Il sindaco di Centola-Palinuro ha annullato la visione della partita Italia-Spazia con megaschermo in piazza e proclamato, per il giorno dei funerali, il lutto cittadino.
Dopo la tragica fine dei quattro sub, l’onorevole Mario Cavallaro, appassionato di immersione, ha detto che occorre non strumentalizzare questa vicenda, ma anche rammentare che anche se non è possibile lottare contro la fatalità, occorre sempre farlo nei confronti di superficialità, distrazione e incuria, tenendo sempre a mente che la prudenza, le regole, l’esperienza devono sempre avere la supremazia, essere rispettate e, se fossero sufficienti, essere rese più severe, più chiare, più intransigenti, perché da esse può dipendere, una volta che siamo nel profondo blu del mare o nel buio di una grotta, la vita e la morte.
Né possiamo consolarci pensando alla retorica di morti avvenuto facendo qualcosa che si ama anche se si sa che è pericoloso, perché non si può e non si deve morire tutte le volte che può essere evitato, tutte le volte in cui non solo il caso, ma le nostre debolezze ed incertezze sono lì a ricordarci il rischio, la difficoltà, l’ostilità degli ambienti che pure si amano tanto.

-------------------------

Elenco dei compiti:
1. Indica se ciascuna affermazione concorda con il brano, rispondendo sì o no e citando le parole decisive del brano: (a) il sindaco di Centola-Palinuro ha proclamato il lutto cittadino per il giorno dei funerali; (b) secondo Mario Cavallaro le regole andrebbero rese meno severe; (c) nella vicenda sono morti tre sub.
2. Riporta dal brano, senza alcuna modifica, tutto ciò che va da "Il sindaco di" giù fino a "il lutto cittadino.".
Le voci che seguono il brano non servono a nulla.

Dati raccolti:
-------------------------

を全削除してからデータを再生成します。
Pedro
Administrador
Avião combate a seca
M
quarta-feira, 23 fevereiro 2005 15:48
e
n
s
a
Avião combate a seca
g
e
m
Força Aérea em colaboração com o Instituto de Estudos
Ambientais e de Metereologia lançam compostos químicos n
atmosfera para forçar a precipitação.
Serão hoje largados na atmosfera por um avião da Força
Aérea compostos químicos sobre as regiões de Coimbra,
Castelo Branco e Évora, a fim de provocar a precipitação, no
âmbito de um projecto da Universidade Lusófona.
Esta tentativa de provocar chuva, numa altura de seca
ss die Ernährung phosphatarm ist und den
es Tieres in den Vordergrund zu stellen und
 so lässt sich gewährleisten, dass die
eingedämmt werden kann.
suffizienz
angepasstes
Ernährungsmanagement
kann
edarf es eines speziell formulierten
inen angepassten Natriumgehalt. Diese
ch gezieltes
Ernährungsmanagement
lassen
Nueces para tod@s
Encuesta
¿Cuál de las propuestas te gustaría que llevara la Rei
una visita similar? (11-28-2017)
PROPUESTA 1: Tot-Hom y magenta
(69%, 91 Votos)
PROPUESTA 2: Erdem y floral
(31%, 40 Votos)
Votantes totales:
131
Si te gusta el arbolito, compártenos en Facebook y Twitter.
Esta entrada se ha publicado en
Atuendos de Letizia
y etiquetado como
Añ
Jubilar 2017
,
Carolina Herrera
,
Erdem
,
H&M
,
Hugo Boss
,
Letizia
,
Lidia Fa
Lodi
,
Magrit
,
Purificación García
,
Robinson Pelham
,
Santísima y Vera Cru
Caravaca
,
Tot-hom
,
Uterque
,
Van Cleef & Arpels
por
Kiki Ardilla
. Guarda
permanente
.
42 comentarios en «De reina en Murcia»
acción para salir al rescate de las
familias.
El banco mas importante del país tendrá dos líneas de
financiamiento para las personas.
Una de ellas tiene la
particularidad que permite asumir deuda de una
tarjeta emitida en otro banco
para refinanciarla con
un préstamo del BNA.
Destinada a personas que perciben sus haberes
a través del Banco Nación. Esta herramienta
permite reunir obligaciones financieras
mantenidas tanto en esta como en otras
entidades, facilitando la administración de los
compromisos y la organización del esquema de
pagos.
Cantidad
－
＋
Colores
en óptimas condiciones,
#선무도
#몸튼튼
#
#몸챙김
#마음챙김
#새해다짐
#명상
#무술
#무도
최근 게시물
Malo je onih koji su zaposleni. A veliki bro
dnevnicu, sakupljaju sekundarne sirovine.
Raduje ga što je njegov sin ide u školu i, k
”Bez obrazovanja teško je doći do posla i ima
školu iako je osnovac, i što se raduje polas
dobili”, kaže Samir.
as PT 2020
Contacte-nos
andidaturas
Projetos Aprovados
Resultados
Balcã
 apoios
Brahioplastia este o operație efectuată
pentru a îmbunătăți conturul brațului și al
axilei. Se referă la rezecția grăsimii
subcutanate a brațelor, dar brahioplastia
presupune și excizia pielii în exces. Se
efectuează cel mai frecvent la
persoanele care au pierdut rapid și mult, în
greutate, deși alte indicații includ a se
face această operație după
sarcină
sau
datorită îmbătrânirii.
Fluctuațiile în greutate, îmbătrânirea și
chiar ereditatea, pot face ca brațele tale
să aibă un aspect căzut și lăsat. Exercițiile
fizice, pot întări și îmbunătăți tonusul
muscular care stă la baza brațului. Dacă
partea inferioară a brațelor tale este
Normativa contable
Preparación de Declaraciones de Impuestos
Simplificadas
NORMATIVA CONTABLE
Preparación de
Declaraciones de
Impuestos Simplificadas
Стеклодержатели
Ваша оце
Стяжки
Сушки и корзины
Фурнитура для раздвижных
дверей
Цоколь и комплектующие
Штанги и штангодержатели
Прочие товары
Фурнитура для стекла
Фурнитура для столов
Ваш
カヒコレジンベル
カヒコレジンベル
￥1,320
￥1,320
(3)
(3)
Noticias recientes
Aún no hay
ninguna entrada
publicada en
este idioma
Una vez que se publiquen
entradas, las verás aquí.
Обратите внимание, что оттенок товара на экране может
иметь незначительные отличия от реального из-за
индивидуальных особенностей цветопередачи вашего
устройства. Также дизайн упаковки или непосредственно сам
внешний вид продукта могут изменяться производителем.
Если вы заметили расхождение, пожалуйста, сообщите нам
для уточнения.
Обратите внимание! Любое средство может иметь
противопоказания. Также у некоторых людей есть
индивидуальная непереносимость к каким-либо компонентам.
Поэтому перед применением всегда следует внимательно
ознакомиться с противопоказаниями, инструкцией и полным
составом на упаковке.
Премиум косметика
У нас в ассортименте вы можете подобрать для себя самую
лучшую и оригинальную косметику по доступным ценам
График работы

-------------------------

Insieme delle risposte:
1.
(a) Sì: "proclamato, per il giorno dei funerali, il lutto cittadino".
(b) No: "essere rese più severe, più chiare, più intransigenti".
(c) No: "la tragica fine dei quattro sub".

2.
Il sindaco di Centola-Palinuro ha annullato la visione della partita Italia-Spazia con megaschermo in piazza e proclamato, per il giorno dei funerali, il lutto cittadino.